Task input:
============
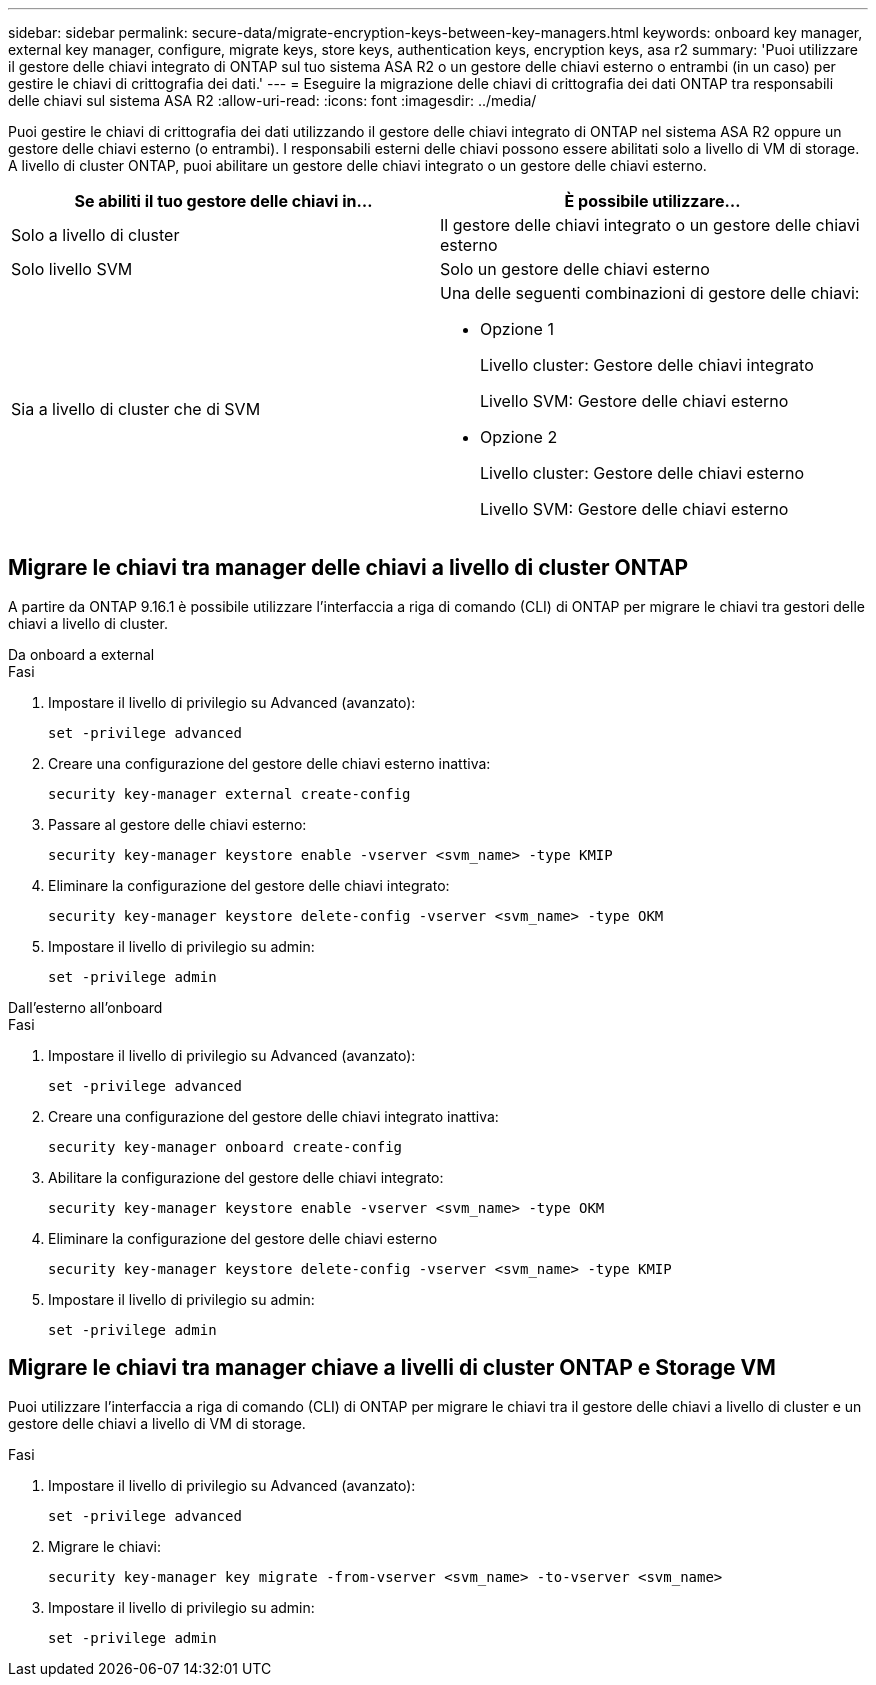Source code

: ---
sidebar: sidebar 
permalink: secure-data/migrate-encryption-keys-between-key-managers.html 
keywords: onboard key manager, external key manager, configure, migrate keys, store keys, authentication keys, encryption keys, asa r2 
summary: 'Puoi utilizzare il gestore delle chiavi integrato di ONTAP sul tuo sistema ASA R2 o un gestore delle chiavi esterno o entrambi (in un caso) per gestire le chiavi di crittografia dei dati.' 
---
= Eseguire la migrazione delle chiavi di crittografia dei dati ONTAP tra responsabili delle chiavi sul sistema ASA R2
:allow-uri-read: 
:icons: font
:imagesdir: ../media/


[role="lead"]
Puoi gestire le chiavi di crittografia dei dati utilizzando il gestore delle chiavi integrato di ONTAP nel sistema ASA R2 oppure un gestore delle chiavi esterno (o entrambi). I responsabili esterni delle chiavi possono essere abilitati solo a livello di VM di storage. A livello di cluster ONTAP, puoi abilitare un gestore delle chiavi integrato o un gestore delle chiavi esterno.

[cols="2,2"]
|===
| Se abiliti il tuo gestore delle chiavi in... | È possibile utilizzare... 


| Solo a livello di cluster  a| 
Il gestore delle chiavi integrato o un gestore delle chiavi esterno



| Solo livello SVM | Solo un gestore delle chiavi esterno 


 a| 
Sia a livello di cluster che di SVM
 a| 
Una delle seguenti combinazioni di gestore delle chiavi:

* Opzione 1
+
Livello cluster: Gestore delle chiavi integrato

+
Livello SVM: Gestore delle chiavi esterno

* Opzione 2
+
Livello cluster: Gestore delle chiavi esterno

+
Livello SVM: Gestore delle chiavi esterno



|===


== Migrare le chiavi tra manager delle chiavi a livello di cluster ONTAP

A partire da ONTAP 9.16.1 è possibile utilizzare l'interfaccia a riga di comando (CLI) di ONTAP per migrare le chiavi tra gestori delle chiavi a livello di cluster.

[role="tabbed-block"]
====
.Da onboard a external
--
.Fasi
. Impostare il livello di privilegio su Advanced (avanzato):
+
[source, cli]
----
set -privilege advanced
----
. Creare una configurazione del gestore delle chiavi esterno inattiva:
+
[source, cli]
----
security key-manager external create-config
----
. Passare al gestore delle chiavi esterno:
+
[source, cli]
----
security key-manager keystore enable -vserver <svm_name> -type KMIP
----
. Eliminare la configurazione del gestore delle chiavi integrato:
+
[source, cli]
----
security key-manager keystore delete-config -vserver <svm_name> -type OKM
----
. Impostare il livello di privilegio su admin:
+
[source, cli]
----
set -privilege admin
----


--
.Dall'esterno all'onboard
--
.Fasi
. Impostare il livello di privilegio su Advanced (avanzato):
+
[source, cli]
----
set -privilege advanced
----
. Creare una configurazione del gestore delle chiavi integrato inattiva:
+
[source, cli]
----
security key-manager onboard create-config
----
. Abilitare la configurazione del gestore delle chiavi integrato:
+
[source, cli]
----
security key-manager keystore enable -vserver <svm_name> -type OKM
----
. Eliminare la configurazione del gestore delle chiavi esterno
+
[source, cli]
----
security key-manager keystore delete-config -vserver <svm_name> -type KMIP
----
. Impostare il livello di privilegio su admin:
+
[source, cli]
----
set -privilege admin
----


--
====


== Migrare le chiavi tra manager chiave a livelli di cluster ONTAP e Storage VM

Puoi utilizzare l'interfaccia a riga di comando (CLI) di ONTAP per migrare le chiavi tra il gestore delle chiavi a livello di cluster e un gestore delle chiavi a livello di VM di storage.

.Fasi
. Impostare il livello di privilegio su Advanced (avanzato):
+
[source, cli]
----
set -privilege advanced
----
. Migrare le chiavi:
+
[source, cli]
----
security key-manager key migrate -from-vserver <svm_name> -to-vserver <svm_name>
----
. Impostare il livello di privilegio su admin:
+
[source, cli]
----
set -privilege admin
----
============
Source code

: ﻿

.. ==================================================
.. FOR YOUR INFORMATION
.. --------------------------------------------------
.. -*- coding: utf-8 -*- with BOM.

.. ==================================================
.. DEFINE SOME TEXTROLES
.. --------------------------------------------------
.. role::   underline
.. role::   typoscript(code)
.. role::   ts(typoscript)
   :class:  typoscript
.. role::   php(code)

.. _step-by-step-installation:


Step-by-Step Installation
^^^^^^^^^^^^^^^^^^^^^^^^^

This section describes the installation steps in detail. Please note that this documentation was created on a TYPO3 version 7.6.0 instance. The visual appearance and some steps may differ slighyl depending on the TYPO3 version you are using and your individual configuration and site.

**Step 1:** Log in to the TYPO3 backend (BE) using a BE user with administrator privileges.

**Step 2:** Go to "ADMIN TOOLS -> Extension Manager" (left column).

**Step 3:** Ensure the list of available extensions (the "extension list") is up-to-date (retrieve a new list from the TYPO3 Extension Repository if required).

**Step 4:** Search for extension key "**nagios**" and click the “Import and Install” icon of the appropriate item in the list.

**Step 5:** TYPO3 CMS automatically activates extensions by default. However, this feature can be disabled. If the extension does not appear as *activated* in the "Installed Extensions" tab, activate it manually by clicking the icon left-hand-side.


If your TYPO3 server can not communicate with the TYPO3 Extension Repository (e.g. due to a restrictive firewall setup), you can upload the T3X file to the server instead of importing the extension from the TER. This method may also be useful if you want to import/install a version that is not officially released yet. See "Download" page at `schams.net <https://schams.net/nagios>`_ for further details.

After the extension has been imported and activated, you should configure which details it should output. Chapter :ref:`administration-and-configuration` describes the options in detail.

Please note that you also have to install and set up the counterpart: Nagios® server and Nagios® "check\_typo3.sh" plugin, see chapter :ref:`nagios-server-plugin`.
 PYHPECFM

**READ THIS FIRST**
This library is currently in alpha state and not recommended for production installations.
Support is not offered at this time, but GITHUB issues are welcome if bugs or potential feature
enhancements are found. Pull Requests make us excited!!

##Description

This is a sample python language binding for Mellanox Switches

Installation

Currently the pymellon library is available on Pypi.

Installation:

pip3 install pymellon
============
Assignment:
Check the data line by line and report how many lines contain "type" as a word or string, giving nothing besides the number.

Solution for this exercise:
4